Con la llegada de las altas temperaturas, las duchas y las zonas húmedas de los centros ecuestres se convierten en espacios de uso constante. Sin embargo, la acumulación de agua, restos orgánicos y humedad puede transformar estas áreas en un foco de bacterias, hongos y malos olores si no se realiza una limpieza adecuada y frecuente.
Los especialistas recomiendan extremar la higiene en estas zonas durante el verano, ya que el calor favorece la proliferación de microorganismos capaces de afectar tanto a los caballos como a las personas que trabajan en las instalaciones. Entre los problemas más habituales se encuentran infecciones cutáneas, aparición de hongos en cascos y extremidades, además de superficies resbaladizas que aumentan el riesgo de caídas.

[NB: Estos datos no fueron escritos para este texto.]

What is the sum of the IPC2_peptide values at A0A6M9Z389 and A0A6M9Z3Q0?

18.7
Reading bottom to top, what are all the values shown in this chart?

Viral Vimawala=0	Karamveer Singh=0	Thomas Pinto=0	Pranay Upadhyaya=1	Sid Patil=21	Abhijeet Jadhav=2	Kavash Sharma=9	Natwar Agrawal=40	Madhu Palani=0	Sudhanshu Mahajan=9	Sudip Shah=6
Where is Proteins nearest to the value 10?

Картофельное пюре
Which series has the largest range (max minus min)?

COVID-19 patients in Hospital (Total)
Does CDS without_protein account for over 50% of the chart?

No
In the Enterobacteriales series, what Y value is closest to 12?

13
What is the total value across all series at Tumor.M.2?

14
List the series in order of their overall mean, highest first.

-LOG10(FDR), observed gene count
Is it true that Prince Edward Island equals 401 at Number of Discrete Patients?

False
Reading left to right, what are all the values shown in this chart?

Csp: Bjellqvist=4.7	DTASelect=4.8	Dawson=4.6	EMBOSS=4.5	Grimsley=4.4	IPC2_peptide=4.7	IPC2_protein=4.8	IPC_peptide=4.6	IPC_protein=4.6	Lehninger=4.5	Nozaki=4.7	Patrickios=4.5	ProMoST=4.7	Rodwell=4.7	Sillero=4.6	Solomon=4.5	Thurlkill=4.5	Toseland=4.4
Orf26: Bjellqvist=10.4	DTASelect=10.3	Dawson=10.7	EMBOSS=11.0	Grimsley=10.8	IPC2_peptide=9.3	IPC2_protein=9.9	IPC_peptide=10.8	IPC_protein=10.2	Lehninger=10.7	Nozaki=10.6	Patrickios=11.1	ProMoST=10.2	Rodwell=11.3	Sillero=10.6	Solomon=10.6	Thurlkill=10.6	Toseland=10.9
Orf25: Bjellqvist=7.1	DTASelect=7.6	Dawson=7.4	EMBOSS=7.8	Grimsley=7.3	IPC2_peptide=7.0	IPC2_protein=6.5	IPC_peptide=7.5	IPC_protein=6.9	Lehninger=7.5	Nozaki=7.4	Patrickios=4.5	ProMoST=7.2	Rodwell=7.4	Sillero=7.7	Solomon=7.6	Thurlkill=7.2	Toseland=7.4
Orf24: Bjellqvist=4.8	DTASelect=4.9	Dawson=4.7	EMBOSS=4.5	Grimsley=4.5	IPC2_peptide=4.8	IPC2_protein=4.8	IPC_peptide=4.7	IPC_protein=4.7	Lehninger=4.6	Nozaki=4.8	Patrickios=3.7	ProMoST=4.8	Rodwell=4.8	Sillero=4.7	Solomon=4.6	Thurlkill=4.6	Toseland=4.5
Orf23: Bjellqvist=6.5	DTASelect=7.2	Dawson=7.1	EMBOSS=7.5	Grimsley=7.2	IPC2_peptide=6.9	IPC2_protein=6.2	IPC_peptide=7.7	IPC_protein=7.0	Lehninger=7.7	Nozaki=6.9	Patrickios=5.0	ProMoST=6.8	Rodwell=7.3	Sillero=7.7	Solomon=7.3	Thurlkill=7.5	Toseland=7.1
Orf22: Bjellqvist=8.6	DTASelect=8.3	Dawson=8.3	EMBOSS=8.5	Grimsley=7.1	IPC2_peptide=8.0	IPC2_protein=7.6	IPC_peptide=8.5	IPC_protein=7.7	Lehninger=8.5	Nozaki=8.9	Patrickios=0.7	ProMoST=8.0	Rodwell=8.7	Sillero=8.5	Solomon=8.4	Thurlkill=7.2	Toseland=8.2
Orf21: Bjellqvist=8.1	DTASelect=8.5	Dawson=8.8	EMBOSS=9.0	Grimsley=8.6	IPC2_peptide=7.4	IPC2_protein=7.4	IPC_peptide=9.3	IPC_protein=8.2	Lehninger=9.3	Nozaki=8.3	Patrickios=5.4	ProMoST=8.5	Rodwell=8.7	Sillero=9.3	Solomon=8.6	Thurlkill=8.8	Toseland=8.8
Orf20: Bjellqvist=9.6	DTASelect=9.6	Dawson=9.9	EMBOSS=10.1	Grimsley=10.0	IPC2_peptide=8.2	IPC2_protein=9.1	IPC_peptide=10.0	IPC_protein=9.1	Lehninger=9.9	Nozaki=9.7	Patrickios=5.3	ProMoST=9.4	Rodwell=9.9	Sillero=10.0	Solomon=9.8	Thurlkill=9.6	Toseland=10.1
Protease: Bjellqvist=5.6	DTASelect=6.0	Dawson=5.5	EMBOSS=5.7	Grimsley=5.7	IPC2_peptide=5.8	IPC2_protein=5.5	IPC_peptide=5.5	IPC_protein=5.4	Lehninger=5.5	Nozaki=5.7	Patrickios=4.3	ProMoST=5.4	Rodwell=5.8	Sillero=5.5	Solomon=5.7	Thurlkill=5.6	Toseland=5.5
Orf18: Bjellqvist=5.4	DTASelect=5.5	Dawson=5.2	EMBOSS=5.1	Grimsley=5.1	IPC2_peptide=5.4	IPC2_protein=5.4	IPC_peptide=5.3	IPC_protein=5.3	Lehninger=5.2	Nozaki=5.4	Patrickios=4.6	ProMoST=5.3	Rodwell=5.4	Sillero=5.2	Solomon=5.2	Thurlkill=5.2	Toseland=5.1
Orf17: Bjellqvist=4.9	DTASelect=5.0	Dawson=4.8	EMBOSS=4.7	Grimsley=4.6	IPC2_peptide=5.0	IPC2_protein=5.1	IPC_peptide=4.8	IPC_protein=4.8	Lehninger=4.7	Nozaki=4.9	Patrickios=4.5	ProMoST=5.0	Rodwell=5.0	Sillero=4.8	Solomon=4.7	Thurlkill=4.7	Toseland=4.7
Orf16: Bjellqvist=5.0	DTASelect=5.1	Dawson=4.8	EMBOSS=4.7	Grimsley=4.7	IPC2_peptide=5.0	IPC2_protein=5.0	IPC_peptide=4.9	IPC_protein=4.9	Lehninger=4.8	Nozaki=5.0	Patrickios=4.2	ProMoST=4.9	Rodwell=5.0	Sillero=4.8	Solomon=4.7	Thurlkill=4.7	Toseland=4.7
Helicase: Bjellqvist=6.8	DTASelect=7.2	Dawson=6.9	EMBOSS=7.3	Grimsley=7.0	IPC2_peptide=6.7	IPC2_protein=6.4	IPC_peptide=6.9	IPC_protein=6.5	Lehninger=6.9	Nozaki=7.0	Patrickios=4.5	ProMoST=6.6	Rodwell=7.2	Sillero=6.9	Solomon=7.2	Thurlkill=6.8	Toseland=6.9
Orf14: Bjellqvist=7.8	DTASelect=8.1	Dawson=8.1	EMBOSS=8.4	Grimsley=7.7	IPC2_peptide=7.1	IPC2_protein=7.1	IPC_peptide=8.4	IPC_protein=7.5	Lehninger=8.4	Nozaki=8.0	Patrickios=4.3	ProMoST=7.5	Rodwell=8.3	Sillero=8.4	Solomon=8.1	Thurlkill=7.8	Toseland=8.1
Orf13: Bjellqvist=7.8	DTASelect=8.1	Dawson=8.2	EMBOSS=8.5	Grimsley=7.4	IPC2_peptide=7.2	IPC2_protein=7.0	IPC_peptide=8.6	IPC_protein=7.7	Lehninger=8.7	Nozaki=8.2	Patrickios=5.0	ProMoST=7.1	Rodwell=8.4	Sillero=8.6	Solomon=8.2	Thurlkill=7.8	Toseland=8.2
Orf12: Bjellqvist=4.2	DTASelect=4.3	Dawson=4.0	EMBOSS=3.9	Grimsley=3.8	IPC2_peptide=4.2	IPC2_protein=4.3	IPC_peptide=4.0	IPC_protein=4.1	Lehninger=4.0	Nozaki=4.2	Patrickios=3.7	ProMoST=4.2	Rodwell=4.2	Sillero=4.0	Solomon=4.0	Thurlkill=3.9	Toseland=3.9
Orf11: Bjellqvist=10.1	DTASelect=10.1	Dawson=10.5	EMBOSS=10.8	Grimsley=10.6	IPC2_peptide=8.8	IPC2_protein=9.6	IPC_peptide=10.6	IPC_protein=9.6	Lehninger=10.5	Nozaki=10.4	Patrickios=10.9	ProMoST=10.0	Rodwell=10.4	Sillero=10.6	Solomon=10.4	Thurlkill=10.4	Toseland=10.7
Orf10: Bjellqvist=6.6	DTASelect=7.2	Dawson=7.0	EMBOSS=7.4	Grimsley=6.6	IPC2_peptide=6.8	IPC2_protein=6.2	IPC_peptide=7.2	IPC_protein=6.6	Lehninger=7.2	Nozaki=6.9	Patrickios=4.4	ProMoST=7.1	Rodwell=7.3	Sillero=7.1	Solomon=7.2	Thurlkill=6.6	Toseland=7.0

Uno de los puntos más importantes es evitar el estancamiento del agua. Mantener los desagües limpios y comprobar que el drenaje funciona correctamente ayuda a reducir la humedad permanente. También resulta recomendable eliminar diariamente pelos, barro y restos de jabón, ya que favorecen la suciedad y deterioran el estado del suelo.
El uso de productos desinfectantes adaptados a instalaciones ecuestres es otro aspecto fundamental. No todos los limpiadores son adecuados para zonas donde permanecen animales, por lo que conviene optar por soluciones específicas que eliminen microorganismos sin generar residuos agresivos.
Además de la limpieza, la ventilación juega un papel importante. Las duchas cerradas o con poca circulación de aire tardan más en secarse y mantienen la humedad durante horas, creando un entorno ideal para bacterias y hongos.
Muchos centros ecuestres aprovechan el verano para aumentar la frecuencia de mantenimiento de estas áreas, especialmente en jornadas de gran actividad, campus o concursos. Un entorno limpio no solo mejora la imagen de las instalaciones, sino que también contribuye al bienestar y la seguridad de caballos y jinetes.